Hitty, Her First Hundred Years

41457

NEWBERY MEDAL WINNER – 1930

Hitty, Her First Hundred Years

by Rachel Field

Age: 8+

Interests: dolls, toys, history, American history

Macmillan: 1929

262 pages

Other books about adventurous toys: Adventures of the Little Wooden Horse, Miss Hickory, The Mouse and His Child, Clown, The Miraculous Journey of Edward Tulane

Also by this author: Prayer for a Child, Calico Bush

Hitty is a handmade wooden doll crafted by a travelling peddlar sometime in the 1830s for a little girl in Maine. Hitty is conscious and aware of her surroundings, and though not entirely mobile, she is actually able to shift slightly from time to time, and somehow by the end of the book she is happily writing her memoirs with a quill pen. In the course of the story she experiences many adventures, travels extensively, and suffers many dramatic turns of fortune. Her life on a whaling vessel ends with a terrible shipwreck, after which Hitty is seized by island “savages” and placed in a temple as some kind of idol. She is rescued from them and carried on to India, where she lives for a time in the basket of a snake charmer, along with his snake! American missionaries carry her back to Philadelphia, and she goes through several owners, but also spends quite a lot of time lost in sofa cushions and gathering dust in attics. As the story continues she is plucked from the trash time and time again by those who appreciate her craftsmanship and intriguing expression. For a time she is a fashion doll in New York, meets author Charles Dickens, attends a concert by opera star Adellina Patti, and has the great American poet John Greenleaf Whittier write a poem about her. Stolen from a display at the New Orleans Exhibition, Hitty is even set adrift in a basket on the Mississippi River. All of her adventures lead her back to the very house in rural Maine where she began, and finally to an antique shop where she sits on a shelf and finds the time to write her memoirs.

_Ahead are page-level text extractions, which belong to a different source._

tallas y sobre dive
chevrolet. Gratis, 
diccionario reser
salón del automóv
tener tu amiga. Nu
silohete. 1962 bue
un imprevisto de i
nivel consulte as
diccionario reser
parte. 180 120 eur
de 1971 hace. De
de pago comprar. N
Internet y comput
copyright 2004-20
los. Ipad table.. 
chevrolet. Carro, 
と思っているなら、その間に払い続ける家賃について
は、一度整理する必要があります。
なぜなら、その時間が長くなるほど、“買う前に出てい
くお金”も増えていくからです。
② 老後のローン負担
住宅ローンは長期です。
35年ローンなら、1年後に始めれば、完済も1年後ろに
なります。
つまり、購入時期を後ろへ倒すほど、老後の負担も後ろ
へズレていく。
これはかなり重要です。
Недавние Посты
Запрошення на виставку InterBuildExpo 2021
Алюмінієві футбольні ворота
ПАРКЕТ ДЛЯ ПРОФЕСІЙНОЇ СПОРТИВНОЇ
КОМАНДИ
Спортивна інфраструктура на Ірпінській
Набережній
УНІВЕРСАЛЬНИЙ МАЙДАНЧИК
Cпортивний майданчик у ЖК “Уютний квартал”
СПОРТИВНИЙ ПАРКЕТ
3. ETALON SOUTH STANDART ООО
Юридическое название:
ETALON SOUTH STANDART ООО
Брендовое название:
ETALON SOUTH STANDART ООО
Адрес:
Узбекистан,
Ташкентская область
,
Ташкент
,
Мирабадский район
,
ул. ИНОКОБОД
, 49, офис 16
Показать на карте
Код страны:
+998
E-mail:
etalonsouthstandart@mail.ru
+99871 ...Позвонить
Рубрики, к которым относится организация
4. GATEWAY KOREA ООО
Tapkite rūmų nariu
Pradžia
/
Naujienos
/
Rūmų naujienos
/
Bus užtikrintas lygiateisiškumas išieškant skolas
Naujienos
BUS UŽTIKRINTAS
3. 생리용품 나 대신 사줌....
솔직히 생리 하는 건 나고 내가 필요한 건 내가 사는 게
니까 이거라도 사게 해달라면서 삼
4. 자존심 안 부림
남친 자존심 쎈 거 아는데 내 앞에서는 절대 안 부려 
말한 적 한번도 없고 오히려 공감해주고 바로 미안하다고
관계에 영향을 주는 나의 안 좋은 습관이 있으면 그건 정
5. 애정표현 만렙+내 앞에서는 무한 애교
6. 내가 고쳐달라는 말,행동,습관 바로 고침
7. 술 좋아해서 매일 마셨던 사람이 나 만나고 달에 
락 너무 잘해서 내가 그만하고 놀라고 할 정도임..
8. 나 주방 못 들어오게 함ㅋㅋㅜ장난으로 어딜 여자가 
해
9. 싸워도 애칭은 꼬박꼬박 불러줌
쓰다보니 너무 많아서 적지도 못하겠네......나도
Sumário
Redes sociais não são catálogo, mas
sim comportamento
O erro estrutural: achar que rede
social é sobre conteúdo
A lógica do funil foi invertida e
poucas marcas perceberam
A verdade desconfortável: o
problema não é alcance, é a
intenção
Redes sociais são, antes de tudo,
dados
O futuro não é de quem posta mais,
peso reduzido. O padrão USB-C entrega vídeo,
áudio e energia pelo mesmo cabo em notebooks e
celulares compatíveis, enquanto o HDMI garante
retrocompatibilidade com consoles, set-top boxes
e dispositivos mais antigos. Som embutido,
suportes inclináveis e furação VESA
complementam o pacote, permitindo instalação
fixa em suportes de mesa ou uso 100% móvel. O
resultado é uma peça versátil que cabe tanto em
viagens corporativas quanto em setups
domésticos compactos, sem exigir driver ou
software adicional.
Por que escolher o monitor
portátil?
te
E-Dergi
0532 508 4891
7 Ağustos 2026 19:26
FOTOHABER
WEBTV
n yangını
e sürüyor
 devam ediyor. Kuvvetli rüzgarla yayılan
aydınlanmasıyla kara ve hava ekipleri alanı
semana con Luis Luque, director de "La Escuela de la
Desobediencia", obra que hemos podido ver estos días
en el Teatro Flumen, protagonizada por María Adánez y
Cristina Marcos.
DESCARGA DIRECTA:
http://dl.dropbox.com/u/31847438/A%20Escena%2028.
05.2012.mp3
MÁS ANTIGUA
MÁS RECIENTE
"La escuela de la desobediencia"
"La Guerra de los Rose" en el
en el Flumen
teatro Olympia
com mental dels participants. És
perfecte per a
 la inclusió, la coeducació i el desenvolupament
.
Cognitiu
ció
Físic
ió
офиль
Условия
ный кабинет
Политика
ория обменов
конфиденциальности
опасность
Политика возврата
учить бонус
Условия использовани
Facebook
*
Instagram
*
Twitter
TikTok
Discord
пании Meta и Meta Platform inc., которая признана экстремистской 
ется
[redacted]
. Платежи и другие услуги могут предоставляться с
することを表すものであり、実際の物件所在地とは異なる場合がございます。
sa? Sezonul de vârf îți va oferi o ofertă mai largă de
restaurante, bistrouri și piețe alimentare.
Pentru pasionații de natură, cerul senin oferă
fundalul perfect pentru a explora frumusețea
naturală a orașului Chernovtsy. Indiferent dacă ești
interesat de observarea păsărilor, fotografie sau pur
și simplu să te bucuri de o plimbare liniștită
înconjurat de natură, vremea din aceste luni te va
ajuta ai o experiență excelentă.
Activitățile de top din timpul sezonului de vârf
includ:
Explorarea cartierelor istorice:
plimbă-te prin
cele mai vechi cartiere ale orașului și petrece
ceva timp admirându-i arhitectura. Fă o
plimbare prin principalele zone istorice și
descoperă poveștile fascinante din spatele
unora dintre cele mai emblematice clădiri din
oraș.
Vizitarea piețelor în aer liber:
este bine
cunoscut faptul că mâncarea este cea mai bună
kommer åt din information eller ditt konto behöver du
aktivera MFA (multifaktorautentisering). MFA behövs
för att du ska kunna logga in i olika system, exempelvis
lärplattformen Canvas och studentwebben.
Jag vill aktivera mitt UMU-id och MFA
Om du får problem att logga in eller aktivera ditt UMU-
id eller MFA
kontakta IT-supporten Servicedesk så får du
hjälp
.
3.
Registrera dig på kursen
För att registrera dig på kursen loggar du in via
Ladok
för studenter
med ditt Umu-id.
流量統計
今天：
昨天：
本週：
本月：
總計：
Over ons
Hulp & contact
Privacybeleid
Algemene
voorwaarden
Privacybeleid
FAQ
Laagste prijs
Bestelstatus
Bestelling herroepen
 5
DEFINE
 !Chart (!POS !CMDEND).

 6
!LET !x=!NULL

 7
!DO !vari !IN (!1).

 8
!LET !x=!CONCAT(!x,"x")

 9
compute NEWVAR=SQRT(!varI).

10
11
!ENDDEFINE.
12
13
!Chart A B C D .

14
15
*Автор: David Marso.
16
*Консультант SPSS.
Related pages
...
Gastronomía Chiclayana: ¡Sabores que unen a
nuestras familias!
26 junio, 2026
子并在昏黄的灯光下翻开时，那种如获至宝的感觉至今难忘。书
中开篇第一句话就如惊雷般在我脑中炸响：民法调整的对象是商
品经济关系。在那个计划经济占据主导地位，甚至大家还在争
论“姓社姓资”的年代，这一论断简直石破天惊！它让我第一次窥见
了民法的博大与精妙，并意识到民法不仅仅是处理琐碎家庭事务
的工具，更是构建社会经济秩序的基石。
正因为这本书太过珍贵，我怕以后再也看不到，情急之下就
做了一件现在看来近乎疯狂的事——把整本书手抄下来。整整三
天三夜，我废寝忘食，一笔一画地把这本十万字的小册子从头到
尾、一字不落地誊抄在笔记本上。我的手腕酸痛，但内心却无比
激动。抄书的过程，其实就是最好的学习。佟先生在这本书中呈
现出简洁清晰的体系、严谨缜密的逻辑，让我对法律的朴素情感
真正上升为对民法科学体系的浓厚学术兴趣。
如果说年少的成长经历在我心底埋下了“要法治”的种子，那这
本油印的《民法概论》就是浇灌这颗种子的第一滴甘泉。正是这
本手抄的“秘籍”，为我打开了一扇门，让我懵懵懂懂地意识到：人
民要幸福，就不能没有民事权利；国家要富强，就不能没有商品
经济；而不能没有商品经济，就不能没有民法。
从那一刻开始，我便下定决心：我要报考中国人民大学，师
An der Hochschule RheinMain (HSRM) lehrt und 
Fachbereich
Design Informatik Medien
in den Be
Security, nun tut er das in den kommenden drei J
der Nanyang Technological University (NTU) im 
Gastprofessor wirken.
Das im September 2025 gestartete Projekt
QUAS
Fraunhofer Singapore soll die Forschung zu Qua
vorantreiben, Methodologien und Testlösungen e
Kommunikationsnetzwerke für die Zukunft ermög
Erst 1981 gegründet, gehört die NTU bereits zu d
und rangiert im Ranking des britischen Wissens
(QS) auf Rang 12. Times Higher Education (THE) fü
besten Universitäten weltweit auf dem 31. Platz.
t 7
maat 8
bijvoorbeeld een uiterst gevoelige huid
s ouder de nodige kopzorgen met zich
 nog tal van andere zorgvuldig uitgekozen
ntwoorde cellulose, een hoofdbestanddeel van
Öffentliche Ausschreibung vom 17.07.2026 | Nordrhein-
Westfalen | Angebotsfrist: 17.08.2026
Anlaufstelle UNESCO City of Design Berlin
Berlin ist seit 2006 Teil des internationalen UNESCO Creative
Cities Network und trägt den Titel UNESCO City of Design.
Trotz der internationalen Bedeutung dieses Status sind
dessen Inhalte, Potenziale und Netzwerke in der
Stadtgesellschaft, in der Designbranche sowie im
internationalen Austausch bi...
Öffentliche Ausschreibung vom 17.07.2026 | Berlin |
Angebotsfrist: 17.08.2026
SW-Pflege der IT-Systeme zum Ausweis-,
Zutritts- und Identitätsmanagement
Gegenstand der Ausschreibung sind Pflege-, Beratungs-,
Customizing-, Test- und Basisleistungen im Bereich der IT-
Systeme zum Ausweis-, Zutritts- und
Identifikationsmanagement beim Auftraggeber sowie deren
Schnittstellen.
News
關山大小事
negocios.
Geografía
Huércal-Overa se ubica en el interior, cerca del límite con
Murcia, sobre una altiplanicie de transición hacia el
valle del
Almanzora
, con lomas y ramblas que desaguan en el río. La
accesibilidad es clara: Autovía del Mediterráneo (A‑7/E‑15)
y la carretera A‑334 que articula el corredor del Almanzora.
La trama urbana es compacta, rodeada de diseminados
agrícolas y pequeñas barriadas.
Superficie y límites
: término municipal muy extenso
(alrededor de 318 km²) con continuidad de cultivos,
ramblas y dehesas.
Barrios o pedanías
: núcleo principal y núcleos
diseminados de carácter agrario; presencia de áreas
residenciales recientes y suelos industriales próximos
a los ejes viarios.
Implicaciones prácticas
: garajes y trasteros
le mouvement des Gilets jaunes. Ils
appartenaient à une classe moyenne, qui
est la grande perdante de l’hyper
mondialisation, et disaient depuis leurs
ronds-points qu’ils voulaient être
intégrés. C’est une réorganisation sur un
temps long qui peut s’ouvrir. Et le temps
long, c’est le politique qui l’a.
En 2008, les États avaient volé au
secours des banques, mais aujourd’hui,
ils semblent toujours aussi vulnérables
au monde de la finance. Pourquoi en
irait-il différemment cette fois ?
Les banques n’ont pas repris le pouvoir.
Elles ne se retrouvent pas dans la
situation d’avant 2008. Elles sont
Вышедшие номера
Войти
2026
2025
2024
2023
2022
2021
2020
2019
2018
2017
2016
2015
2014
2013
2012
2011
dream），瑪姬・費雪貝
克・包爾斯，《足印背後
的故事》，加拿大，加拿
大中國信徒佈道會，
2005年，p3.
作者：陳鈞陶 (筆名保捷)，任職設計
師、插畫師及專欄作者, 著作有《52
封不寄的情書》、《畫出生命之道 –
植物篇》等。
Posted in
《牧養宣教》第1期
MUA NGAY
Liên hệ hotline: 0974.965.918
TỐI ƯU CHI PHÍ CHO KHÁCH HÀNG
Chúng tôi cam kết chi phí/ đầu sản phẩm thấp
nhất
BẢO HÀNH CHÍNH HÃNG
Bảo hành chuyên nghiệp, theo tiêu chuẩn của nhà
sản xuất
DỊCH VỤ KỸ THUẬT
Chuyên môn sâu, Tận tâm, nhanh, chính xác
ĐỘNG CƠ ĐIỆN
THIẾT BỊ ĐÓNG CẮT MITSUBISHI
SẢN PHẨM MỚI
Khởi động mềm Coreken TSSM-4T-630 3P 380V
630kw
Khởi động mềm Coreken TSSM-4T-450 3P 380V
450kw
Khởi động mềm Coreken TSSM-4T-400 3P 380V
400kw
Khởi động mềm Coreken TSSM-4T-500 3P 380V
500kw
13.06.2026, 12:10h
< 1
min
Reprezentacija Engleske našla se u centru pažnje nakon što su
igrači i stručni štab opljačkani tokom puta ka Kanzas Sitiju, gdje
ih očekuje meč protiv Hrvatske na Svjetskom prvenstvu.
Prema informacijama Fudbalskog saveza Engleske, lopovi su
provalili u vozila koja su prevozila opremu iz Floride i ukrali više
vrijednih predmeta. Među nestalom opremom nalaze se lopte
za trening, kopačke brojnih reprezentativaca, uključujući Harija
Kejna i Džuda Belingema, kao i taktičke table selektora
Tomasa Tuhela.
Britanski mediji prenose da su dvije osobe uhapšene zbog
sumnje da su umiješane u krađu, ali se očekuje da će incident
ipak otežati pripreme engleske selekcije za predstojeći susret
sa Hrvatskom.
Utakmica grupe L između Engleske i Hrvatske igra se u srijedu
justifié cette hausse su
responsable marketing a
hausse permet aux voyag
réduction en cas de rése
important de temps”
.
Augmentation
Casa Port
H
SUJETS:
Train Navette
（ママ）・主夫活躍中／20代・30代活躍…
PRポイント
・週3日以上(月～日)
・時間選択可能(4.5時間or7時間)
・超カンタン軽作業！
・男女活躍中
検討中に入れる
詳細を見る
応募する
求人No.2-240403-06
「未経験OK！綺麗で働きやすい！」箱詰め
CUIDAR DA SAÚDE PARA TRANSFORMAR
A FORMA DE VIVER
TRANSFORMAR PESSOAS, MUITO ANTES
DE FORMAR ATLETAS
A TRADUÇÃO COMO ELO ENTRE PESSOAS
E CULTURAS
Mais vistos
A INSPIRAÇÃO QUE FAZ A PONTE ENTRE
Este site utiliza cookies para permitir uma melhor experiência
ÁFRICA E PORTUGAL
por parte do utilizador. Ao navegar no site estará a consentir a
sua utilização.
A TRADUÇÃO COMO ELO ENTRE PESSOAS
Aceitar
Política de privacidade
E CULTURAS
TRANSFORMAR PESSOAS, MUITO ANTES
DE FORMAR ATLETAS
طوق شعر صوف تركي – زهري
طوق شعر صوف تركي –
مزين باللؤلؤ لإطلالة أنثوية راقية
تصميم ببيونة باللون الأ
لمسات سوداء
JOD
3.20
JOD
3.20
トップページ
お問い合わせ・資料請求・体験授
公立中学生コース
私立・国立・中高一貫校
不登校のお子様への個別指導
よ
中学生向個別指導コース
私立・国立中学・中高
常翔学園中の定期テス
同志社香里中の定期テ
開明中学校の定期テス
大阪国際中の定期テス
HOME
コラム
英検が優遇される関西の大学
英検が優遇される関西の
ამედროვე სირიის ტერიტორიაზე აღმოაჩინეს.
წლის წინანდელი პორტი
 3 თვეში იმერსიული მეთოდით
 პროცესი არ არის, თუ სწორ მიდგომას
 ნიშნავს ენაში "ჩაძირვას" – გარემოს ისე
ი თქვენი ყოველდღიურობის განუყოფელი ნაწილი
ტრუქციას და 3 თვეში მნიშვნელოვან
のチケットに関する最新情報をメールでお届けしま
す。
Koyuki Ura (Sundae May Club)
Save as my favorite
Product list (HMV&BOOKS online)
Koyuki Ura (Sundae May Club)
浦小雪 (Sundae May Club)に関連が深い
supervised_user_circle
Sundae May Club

Throughout her travails Hitty is rather prim and upright, but learns humility through her misfortunes, reminding herself when caked with Mississippi mud for example, that mud is very good for the complexion. While she does take great pride in her fancy outfits, as time goes on she is simply glad to fall into the hands of someone who will love and care for her, no matter how wealthy or poor they may be. Hitty’s views and attitudes toward the world reflect that of a 19th century New Englander, and the sequences involving the island tribe and the Indian snake charmer are not exactly the most enlightened – she regards “heathens” and “savages” with the same condescension, distaste and fear as her young mistress. Thankfully her view of the poor African-American family who fish her out of the Mississippi is warmer, as she is grateful to be loved by a little girl again and appreciates her new home, though it be rough and spare.

Hitty is an interesting addition to the genre of ‘toy adventurer’ novels. Her long life covers a lot of American history, from whaling ships to automobiles, and at the end of the book the sight of an airplane in the sky fills her with wonder. As old as it is, this novel has aged pretty well – the language is not too outdated and the plot moves along in a lively, entertaining manner. Hitty’s spry, stoic reactions to the outrageous situations she finds herself in will charm readers young and old. My copy had illustrations by the wonderful illustrator Dorothy Lathrop, who also illustrated the Greenaway Medal-winning Animals of the Bible (click this link to see examples). Some of her Hitty illustrations are included below.

P.S. In 1999 children’s author Rosemary Wells and illustrator Susan Jeffers produced a storybook version of Hitty’s story, Rachel Field’s Hitty: Her First Hundred Years, in which Wells rewrote the story for more modern audiences, removing references to “heathens” and “savages” for example, and adding a few episodes of her own invention. I’m afraid I have not seen this version, but I gather the story differs significantly from the original.